Representatives from the Mountain Lakes Preservation Alliance had many brochures and handouts available, along with copies of Volume Two of “Shalefield Stories,” partially funded by The Heinz Foundation.
April Keating of MLPA kept the meeting going and she presented valuable data collected by MLPA. The presentation and brochures by the West Virginia Rivers Coalition staff gave everyone greater insight into how the MVP and ACP would impact the hundreds of miles of streams, the wetlands and rivers. The techniques for the crossings, coffer dams and bank restoration of the Buckhannon River were illustrated and discussed. The audience had many questions.
Kevin Campbell, the gentleman whom I think of as the firefighter from Adrian who spoke so well at a FERC input meeting in Elkins and who is also an MLPA member, had much valuable information. He showed maps with overlays portraying different aspects of blast zones, evacuation routes, effects on roads, schools, state police barracks, hospital and more in the event of an explosion following a gas leak in a pressurized pipeline.
Most of us remember the 20-inch pipeline explosion in Sissonville on Dec. 11, 2012. The proposed ACP pipe is 42 inches in diameter. The first responders’ descriptions and illustrations gave a totally different view of gas line safety than that given by Dominion’s Robert Orndorff. Mr. Campbell has spoken to many groups including county commissioners in the region and the Upshur County School board.
Had any of the money matters most believers been at the meeting, they might have been surprised by Jim Kotcon’s monetary analysis. He identifies himself as Republican and a fiscal conservative. A frequent spokesman for West Virginia Sierra Club, the WVU biology professor didn’t talk about plants and animals, but instead gave clear facts and fallacies of fracking, gas production and pipeline economics.

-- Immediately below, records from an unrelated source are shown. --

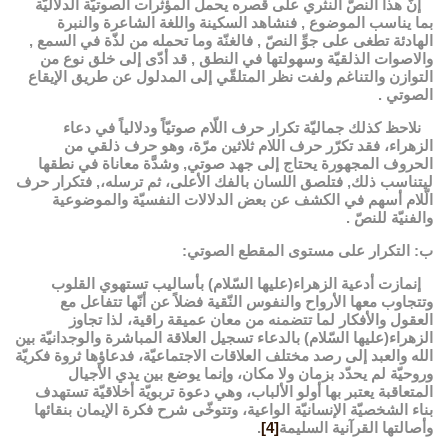
إنّ هذا النصّ النثري على قصره يحمل المؤثّرات الصوتيّة الدلاليّة
بما يناسب الموضوع , فنشاهد السكينة واللغة الشاعرة والنبرة
الهادئة تطغى على جوِّ النصّ , فالغنّة وما تحمله من لذّة في السمع ,
والاصوات الذلقيّة وسهولتها في النطق , قد أدّى إلى خلق نوع من
التوازن والتناغم ولفت نظر المتلقّي إلى المدلول عن طريق الإيقاع
الصوتي .
نلاحظ كذلك جماليّة تكرار حرف اللّام صوتيّاً ودلالياً في دعاء
الزهراء، فقد تكرّر حرف اللام ثلاثين مرّة، وهو حرف ذلقي من
الحروف المجهورة يحتاج إلى جهد صوتي, وشدَّة معاناة في نطقها
ليتناسب ذلك, فتلصق اللسان بالفك الأعلى، ثم ترسله،, فتكرار حرف
الّلام أسهم في الكشف عن بعض الدلالات النفسيّة والموضوعية
والفنيّة للنصّ .
ب: التكرار على مستوى المقطع الصوتي:
إنمازت أدعية الزهراء(عليها السّلام) بأساليب تستهوي القلوب
وتتجاوب معها الأرواح والنفوس النّقية فضلاً عن أنّها تتفاعل مع
العقول والأفكار لما تتضمنه من معان عميقة راقية، لذا تجاوز
الزهراء(عليها السّلام) بالدعاء تسجيل العلاقة المباشرة والوجدانيّة بين
الله والعبد إلى رصد مختلف العلاقات الاجتماعيّة، فدعاؤها ثروة فكريّة
وروحيّة لم يحدّد بزمان ولا مكان، وإنما يوضع بين يدي الأجيال
المتعاقبة يعتبر بها أولو الألباب، وهي دعوة تربويّة أخلاقيّة تستهدف
بناء الشخصيّة الإنسانيّة الواعية، وتتوخّى شرح فكرة الإيمان بنقائها
وأصالتها القرآنية السليمة
[4]
.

Some months earlier, another publicized event in Buckhannon drew perhaps only 30 people, again with, I think, no public officials present. The showing of one of the Josh Fox documentary films, “Gasworks,” features Buckhannon residents. Keating and MLPA were responsible for this event, too. The film and much of the discussion were presented b the folks who brought the film down from Pennsylvania. They were accompanied by another person featured in “Gasworks.” He elaborated on his injuries sustained from well site incidents. Watch this film.
We heard about the Princeton researchers who said they thought the Pennsylvania scene was bad until they came to the West Virginia gas fields. Evidently, Doddridge and Wetzel County are providing new tourism opportunities. Years ago, the Pocahontas County Commissioners made the trip, were appalled and vowed to ban fracking in their beautiful birthplace of rivers land. They failed.
At a meeting of the Allegheny Highlands Alliance a year ago, we learned of an excursion by the Garrett County (Maryland) Commissioners. Another of several tours drew 40 Frostburg State University sustainability students. Organized groups and Garrett County residents helped convince Maryland’s governor to ban fracking. If you don’t know Buckhannon’s role in convincing New York to ban fracking, you really do need to watch “Gasworks.”